I know we’re all used to seeing it, but frankly, even I was surprised this week when the latest politician acted this way, too — our very own congressman Joe Cunningham.

I think a lot of us share the same disappointment in our current representative: disappointment that he isn’t who he said he would be, and disappointment that he didn’t follow through on his promise to put the Lowcountry first.

I’m talking, of course, about Joe Cunningham’s announcement that he has chosen his political party over the Lowcountry yet again; he has chosen to hand Nancy Pelosi and national Democrats his voting card, and vote for impeachment.

As if his vote was not bad enough, now, with election season around the corner, he writes a hand-wringing op-ed in these pages that really takes the cake. He’s not listening to his constituents, and now he wants you to vote for him. He’s trying to pretend he stood up for us here in the Lowcountry. But the fact is, this district voted for President Trump. This district does not want to go through an impeachment that flies in the face of our electoral system. This district will vote for the president again next year.

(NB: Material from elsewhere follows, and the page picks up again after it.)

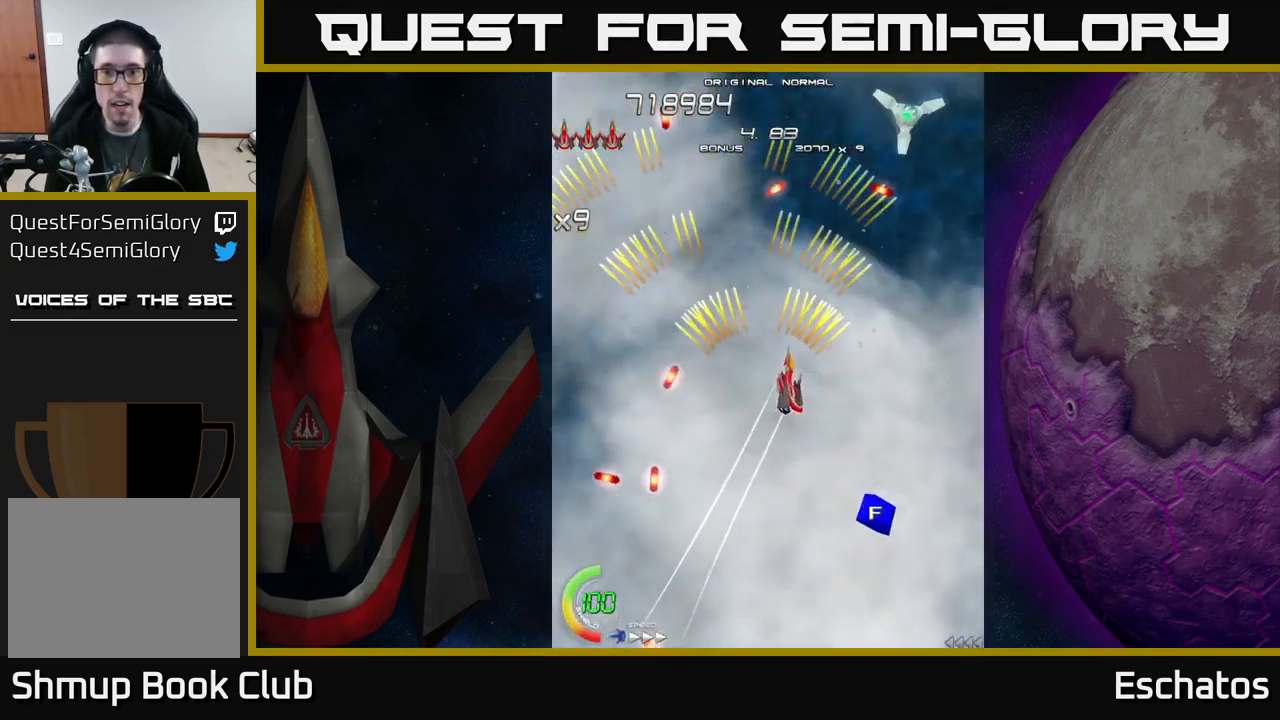
{"buttons": ["X", "DPAD_DOWN"], "left_stick": "center", "right_stick": "center", "events": [[84, "X", "down"], [134, "DPAD_DOWN", "down"], [184, "A", "up"], [251, "DPAD_DOWN", "up"], [384, "DPAD_DOWN", "down"], [467, "DPAD_RIGHT", "up"]]}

What Joe actually did is what he’s been doing all along in Washington — just what the national Democratic Party and Nancy Pelosi tell him to do. Like many of us, when he was elected, I wanted to believe Joe would be different like he said he would be, to believe he wouldn’t be partisan or beholden to national Democrats.

Unfortunately, this simply isn’t the case. And this isn’t the only time. In fact, the bill he proudly cited in his op-ed puts his partisanship on full display, too. He and I share a love of our coastline and want to protect it from drilling. But Joe is claiming credit for what was actually a mistake on his part. Instead of working on a bipartisan bill, he chose a partisan path on drilling that has absolutely zero chance of ever becoming law. In fact, not a single other member of South Carolina’s delegation even voted for it.

In other words, it was either for show, or he simply can’t make the case for the Lowcountry.

We deserve better.

I believe I better represent the fiscally conservative conservationist values of the Lowcountry. I also have a 98 percent rating with conservationists, and I’ve worked with both Democrats and Republicans to stop drilling along our coast and protect our land.

I won’t put my party ahead of my constituents or what I believe in, and I’ve proven that over and over again in my time in the South Carolina Legislature. I actually work across the aisle; in fact, my first bill that was passed out of the House was a bipartisan criminal justice bill, and I’ve crossed my own party to vote against its wasteful spending.

In other words, I’m the true independent voice Joe only claims to be but isn’t.

The Lowcountry deserves this, but we’re not getting it right now, and that’s why our representatives must answer to their constituents.